Alcuni giorni fa, Fineco ha inviato ai clienti una lettera per informarli della possibile chiusura dei conti sopra i 100.000 euro, in assenza di adesione a prodotti alternativi o di risparmio gestito o di finanziamenti in corso con la banca. L’istituto ha giustificato la decisione con la persistenza ormai da anni dei tassi negativi imposti dalla BCE sui depositi “overnight” delle banche commerciali dell’Eurozona. Succede, infatti, che per incoraggiare l’immissione di liquidità in circolazione, Francoforte da tempo non soltanto non remunera più gli eccessi dei depositi delle banche presso i suoi conti, ma anzi li stanga con un tasso ormai dello 0,5%.
A questo punto, le banche non stanno trovando più conveniente avere troppa liquidità dei clienti, specie in una fase come questa in cui impiegarla è difficilissimo. Ne consegue che i conti correnti troppo gonfi siano diventati un onere per gli istituti. Da qui, la decisione di imporre la chiusura al superamento della soglia dei 100.000 euro, la quale potrebbe presto essere imitata dalle concorrenti e non necessariamente con riferimento alla medesima soglia. L’alternativa la segnala la Svizzera, dove le banche sono ormai solite girare ai clienti i tassi negativi sui depositi più alti. In Germania, qualche caso simile lo si registra.

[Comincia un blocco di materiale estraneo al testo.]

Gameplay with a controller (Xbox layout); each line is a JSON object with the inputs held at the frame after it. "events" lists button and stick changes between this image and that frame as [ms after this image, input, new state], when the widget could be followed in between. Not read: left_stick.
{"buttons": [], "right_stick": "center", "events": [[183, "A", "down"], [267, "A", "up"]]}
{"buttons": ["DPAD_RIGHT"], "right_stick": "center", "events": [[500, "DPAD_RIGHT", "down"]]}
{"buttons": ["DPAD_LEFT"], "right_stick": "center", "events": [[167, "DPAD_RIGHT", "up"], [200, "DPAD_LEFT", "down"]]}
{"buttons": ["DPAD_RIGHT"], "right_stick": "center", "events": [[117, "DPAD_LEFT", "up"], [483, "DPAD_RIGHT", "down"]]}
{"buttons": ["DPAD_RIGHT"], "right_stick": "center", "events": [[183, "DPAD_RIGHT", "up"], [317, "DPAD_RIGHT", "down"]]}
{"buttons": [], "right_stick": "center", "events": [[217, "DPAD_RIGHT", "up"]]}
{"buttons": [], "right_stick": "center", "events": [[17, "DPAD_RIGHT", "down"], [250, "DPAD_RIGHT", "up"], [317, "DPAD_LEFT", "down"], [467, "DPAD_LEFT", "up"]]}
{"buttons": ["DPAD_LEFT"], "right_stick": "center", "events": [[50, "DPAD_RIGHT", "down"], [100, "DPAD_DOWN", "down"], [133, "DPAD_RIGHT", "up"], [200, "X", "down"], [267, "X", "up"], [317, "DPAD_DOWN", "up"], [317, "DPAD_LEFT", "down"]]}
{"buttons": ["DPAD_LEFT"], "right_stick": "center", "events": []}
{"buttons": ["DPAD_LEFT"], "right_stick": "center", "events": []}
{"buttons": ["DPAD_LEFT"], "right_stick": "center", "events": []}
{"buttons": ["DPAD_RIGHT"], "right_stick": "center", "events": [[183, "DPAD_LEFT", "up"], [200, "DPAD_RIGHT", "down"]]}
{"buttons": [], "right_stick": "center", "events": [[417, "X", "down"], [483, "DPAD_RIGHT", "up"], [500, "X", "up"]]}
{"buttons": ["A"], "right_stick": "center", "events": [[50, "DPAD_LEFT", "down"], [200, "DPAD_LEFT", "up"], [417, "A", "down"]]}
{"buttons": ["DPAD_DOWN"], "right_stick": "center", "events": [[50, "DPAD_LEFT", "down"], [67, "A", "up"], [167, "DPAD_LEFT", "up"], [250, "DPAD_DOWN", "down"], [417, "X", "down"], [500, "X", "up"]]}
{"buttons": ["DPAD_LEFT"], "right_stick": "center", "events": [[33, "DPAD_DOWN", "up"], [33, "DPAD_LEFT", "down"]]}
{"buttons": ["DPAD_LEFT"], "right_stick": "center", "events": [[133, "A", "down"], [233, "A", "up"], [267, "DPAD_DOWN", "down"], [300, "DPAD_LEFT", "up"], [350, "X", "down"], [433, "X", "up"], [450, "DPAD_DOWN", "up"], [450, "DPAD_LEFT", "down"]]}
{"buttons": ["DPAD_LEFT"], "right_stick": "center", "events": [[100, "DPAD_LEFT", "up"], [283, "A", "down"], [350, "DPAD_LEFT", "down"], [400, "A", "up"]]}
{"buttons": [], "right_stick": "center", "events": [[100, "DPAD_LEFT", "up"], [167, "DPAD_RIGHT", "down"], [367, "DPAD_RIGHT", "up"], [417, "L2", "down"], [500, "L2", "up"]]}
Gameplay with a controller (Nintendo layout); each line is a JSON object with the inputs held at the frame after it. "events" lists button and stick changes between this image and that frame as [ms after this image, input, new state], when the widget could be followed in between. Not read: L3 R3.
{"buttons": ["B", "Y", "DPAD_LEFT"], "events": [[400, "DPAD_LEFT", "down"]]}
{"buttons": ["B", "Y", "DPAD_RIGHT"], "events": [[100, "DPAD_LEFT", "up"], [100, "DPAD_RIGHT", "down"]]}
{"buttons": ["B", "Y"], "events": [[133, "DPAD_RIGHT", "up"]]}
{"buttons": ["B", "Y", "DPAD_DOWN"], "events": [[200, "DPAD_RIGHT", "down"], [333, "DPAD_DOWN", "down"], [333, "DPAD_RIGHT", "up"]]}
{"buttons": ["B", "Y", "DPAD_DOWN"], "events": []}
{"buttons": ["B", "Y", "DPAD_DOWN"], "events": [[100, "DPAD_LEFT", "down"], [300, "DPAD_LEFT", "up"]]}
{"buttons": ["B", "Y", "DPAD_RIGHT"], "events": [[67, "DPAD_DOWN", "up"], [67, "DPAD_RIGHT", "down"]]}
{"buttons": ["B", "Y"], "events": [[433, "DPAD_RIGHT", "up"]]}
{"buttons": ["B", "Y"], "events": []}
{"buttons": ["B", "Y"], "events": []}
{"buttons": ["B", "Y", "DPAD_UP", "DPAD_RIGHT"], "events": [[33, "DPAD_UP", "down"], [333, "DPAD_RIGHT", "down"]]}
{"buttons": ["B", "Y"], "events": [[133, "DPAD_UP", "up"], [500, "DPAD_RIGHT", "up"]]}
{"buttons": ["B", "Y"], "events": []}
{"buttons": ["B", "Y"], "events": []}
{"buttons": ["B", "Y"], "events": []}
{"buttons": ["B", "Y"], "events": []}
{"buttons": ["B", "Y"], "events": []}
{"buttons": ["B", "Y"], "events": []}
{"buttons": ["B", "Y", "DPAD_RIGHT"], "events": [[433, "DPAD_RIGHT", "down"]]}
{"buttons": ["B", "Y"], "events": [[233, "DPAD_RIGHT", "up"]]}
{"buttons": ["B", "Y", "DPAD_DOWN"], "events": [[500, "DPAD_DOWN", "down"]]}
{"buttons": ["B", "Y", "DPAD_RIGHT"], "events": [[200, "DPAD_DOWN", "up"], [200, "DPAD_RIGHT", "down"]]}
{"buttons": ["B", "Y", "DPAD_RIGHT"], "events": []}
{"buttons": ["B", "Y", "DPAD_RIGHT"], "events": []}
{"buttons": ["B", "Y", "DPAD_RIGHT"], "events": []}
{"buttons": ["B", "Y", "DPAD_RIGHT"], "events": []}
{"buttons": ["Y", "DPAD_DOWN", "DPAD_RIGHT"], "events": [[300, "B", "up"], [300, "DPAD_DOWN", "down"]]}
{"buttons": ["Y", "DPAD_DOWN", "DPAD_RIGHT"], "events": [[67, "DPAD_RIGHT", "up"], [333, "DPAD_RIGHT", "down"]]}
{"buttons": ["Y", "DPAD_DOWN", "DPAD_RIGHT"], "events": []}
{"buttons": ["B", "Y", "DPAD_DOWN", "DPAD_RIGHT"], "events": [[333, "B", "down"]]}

Conto corrente Fineco chiuso sopra i 100 mila euro, dove finisce la libertà del risparmiatore?
Il mercato del risparmio è andato in tilt
I tassi negativi sono una politica abbastanza diffusa in Europa, oltre che adottata in Giappone, finalizzata a sostenere la ripresa dell’inflazione, tramite l’aumento della liquidità in circolazione e l’indebolimento dei tassi di cambio. I risultati sono stati ovunque abbastanza parziali, se non semi-fallimentari. Ad ogni modo, con la pandemia la politica monetaria globale si è di gran lunga allentata e le banche centrali hanno preso impegni a non mutarla da qui al medio termine.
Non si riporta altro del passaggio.